◆ **WORK INSTRUCTIONS**: Swap "Sparrows" for "Finches" everywhere in the lines from the start of the records through the line holding "After the shop update was over Becca", inclusive. Give back only those lines, with everything else left as it stands.

○ ○ ○ ○ ○ ○ ○

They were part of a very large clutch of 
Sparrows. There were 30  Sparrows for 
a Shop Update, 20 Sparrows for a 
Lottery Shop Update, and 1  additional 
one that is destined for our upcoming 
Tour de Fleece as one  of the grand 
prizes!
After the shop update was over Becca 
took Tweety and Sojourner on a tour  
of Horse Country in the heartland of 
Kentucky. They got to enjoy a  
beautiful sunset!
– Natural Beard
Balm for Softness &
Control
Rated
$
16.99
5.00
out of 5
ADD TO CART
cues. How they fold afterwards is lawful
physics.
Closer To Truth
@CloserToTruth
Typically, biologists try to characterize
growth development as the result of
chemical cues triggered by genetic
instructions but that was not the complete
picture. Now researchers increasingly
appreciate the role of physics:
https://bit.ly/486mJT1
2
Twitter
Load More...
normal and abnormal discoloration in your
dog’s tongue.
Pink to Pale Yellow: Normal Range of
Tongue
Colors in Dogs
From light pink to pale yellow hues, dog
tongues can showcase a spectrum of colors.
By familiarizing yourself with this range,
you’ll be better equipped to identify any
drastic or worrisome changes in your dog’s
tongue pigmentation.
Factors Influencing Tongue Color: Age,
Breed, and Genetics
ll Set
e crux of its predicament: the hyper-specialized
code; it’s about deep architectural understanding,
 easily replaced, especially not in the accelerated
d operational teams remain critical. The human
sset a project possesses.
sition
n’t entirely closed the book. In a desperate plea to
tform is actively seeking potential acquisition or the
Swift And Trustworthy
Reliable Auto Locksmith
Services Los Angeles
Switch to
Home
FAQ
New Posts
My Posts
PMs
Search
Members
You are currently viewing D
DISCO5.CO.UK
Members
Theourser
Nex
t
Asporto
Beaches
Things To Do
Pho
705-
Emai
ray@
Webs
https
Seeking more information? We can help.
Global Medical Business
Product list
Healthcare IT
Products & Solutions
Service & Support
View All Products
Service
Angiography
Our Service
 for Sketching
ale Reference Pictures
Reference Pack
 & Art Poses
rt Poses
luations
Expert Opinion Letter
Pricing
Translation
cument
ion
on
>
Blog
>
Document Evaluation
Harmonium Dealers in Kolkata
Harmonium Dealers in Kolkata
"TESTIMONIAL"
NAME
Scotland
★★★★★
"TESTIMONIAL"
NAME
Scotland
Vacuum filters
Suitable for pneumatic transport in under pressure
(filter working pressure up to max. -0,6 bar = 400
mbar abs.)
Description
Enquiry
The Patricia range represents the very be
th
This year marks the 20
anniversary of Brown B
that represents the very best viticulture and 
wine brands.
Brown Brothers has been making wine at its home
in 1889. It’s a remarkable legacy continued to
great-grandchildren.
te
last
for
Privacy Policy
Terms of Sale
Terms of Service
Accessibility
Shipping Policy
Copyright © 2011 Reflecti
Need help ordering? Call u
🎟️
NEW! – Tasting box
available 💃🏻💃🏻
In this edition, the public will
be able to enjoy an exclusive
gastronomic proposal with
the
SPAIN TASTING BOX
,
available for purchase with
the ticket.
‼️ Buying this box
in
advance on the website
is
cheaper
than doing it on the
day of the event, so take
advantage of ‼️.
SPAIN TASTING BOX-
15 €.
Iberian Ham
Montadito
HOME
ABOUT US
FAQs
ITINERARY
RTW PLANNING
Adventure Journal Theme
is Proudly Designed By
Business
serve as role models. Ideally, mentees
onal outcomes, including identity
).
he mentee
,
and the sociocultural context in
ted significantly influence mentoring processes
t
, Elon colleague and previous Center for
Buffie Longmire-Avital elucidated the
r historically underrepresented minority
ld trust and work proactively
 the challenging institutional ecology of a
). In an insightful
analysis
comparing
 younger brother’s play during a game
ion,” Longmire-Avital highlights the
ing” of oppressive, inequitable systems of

○ ○ ○ ○ ○ ○ ○

◆ **SOLUTION**:
They were part of a very large clutch of 
Finches. There were 30  Finches for 
a Shop Update, 20 Finches for a 
Lottery Shop Update, and 1  additional 
one that is destined for our upcoming 
Tour de Fleece as one  of the grand 
prizes!
After the shop update was over Becca 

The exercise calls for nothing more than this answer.